Horse paintings by Shropshire artist Edward Lloyd sell for £1,000

Three oil paintings of horses by noted 19th century Shropshire artist Edward Lloyd all exceeded their pre-sale estimates as they sold for more than £1,000 at a Halls’ auction.

The paintings, which all required restoration work, went under the hammer at Halls’ toys and interiors auction at our Battlefield salerooms. ‘Favourites of the Rev’d J. W. Moore M. A., Rector of Mardley, Salop’, signed and dated 1864, sold for £500, a brown hunter standing in a stable interior, signed and dated June, 1894, made £320 and a saddled hunter standing in a landscape, signed inscribed ‘Ellesmere’ and dated 1832, made £240.

A further oil painting of a horse by Lloyd, which is in better condition, has been consigned to Halls’ fine pictures, silver and jewellery auction on March 18.

Lloyd (1818-1901) had a close association with Ellesmere and the large country estates of Shropshire and Welsh border and his work has been compared to another more famous English artist Sir Edwin Henry Landseer (1802-‘73).

Lloyd was a competent sporting painter from Ellesmere who specialised in animal portraiture, particularly horses, as well as sheep and cattle. He exhibited ‘Shropshire Down Sheep’ at the Royal Academy in 1861, whilst he lived at Willow Street, Ellesmere.

Many examples of his work hang on the walls of country estates in Shropshire and Wales, including some fine examples at Attingham Park.

The paintings consigned to Halls’ auctions were accompanied by a letter from Miss Muriel Faulk, dated January, 1993, whose family was friendly with Lloyd. Referring to one of the paintings in Wednesday’s auction, the letter states: “This horse was the favourite hunter of Mr Boodle of Bank Farm, Dudleston, Ellesmere and I can guarantee that the artist was Edward Lloyd of Ellesmere, who painted it in 1838.

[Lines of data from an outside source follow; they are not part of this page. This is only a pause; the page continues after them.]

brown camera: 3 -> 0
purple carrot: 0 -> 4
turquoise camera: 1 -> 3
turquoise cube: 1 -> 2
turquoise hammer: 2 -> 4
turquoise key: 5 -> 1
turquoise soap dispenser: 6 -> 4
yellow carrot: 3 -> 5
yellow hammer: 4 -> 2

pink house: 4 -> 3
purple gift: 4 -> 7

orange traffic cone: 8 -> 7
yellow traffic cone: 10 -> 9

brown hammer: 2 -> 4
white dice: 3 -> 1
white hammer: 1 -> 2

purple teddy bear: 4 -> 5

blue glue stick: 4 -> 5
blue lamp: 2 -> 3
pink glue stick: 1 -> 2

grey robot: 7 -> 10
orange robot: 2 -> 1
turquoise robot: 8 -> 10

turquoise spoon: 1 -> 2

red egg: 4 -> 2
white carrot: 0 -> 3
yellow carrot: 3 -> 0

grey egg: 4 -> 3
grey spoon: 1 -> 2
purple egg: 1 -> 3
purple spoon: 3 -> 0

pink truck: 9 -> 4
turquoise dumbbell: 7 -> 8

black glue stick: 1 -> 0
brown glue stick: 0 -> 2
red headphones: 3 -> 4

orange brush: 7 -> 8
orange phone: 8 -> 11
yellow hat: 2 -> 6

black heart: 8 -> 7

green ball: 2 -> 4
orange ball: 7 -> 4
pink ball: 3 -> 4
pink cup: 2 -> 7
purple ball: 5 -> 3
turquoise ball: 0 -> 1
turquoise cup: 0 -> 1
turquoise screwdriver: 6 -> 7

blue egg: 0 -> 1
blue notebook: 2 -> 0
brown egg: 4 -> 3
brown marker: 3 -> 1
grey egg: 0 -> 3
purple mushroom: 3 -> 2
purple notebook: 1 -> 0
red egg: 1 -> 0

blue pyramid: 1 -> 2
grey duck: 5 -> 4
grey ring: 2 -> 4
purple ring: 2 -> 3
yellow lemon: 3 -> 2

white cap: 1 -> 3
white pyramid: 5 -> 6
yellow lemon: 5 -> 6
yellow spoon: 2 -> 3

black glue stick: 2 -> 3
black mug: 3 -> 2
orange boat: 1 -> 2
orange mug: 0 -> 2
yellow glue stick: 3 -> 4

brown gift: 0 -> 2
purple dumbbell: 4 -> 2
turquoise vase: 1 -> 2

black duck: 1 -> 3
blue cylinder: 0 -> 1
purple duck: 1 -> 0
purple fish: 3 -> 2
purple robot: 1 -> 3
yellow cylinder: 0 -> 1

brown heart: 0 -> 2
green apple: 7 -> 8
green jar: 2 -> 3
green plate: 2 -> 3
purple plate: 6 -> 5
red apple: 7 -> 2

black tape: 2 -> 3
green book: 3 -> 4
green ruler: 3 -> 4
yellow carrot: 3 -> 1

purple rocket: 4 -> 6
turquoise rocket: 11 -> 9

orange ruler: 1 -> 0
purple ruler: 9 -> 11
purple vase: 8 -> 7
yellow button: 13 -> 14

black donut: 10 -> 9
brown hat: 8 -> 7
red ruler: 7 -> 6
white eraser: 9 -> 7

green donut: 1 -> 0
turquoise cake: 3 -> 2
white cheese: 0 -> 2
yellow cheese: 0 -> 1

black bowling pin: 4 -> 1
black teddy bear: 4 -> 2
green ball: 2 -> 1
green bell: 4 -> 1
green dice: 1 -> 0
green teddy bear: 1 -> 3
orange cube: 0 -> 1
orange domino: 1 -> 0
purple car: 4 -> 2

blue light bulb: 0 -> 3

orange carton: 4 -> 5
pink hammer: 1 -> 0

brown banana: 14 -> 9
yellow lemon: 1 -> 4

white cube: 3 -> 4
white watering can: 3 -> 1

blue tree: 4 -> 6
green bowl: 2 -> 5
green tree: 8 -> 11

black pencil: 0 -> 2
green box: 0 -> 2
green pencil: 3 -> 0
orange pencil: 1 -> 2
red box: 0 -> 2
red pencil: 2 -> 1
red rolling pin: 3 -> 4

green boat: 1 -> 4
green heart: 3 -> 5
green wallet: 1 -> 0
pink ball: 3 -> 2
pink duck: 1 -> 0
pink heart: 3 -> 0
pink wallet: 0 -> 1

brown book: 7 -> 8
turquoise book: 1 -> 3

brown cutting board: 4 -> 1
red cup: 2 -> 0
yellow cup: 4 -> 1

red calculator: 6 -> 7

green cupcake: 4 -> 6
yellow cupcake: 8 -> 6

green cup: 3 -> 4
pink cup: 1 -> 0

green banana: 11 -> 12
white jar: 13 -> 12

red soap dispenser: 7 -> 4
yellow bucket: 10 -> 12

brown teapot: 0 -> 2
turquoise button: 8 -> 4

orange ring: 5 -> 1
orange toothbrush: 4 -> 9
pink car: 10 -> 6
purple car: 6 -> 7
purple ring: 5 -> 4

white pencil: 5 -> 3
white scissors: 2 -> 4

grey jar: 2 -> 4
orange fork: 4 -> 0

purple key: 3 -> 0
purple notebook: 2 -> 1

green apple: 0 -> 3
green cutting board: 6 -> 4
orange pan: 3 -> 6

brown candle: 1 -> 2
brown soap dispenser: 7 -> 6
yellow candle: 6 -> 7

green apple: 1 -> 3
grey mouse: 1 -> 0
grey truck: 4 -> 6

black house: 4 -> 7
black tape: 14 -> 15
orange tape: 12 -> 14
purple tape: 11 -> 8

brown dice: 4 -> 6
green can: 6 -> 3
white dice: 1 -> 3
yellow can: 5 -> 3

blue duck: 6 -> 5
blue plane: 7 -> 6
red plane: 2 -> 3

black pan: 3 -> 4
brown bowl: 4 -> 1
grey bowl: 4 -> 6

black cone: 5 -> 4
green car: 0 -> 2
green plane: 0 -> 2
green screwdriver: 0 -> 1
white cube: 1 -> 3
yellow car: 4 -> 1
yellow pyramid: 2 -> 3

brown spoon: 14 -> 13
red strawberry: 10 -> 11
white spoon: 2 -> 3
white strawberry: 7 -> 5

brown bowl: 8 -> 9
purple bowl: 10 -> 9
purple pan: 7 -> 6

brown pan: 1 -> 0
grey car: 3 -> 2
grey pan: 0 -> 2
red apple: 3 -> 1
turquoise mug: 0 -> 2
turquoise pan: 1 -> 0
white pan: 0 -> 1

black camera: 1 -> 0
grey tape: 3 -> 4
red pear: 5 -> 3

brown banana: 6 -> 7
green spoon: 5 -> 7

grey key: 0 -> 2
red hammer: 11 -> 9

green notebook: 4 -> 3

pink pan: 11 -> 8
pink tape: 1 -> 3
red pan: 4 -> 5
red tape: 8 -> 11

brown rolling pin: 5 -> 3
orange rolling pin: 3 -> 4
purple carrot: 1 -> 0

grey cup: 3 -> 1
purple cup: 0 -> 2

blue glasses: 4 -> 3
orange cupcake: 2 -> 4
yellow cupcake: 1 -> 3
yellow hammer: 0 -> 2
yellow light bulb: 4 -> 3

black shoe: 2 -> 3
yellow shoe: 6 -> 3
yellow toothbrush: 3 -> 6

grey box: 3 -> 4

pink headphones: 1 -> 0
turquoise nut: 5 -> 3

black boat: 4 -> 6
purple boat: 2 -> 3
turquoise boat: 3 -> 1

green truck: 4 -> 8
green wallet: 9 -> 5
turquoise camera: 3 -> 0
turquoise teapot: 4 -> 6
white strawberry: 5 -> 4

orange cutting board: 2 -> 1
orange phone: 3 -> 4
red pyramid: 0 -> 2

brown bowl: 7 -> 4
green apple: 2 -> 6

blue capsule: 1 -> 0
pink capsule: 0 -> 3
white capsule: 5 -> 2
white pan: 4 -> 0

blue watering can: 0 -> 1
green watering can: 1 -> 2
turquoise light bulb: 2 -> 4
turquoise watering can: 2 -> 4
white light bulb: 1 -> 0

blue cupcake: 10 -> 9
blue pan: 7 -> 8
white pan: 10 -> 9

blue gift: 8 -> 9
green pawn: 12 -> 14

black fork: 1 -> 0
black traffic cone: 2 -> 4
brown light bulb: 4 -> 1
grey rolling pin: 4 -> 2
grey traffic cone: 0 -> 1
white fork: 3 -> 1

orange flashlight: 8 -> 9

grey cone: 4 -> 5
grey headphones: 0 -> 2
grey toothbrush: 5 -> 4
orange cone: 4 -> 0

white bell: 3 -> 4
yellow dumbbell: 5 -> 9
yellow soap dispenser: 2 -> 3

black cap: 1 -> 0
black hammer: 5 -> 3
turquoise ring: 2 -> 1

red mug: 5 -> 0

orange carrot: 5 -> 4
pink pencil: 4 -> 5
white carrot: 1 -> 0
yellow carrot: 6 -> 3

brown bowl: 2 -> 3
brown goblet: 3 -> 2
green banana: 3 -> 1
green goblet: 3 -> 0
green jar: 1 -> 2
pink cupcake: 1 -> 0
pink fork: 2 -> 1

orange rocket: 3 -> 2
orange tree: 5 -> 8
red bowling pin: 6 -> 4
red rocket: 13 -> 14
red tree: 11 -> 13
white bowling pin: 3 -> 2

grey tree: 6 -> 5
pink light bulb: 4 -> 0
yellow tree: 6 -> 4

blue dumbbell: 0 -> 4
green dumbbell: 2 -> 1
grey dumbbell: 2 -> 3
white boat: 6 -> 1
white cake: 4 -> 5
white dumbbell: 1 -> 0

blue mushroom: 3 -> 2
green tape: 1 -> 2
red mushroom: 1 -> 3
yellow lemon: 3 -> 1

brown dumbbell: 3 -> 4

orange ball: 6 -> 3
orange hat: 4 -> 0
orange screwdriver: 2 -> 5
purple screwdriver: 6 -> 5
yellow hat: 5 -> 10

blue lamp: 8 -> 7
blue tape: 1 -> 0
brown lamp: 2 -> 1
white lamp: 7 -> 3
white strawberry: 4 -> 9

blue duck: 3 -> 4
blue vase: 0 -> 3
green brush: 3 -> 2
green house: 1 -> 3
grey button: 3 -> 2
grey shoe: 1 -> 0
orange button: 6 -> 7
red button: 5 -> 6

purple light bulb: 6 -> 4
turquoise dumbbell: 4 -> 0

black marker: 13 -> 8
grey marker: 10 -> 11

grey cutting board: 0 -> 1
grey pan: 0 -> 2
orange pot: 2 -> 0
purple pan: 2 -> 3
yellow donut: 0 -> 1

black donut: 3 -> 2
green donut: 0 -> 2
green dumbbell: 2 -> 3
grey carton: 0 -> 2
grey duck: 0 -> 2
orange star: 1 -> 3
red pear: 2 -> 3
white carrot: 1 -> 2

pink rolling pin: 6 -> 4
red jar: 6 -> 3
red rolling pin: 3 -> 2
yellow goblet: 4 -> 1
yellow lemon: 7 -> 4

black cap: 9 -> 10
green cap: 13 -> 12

“Edward Lloyd was trained as an artist by Mr Agnew of Manchester and subsequently excelled as an equine artist. The Marquis of Hastings, nicknamed “Champagne Charlie”, once wagered that he could produce a finer equine artist than Landseer.

“Edward Lloyd and Landseer both painted a portrait of the same horse, their signatures were masked and a panel of experts unanimously agreed that Edward Lloyd’s painting was immeasurably superior.

“The artist died before I was born in 1901, his family and my own shared a unique friendship.
We lived at Green Banks, Northwood, near Ellesmere. My father bought this painting of the hunter at the sale of Miss Boodle’s effects which took place on the Thursday following the wreck of the Titanic.”

Other paintings sold in this week’s interiors auction included an oil signed ‘Ross and dated 1999 of a beach scene with figures that sold for £440 and artist’s proof after Beryl Cook (1926-2008) titled ‘Meadow Suite’, which made £230.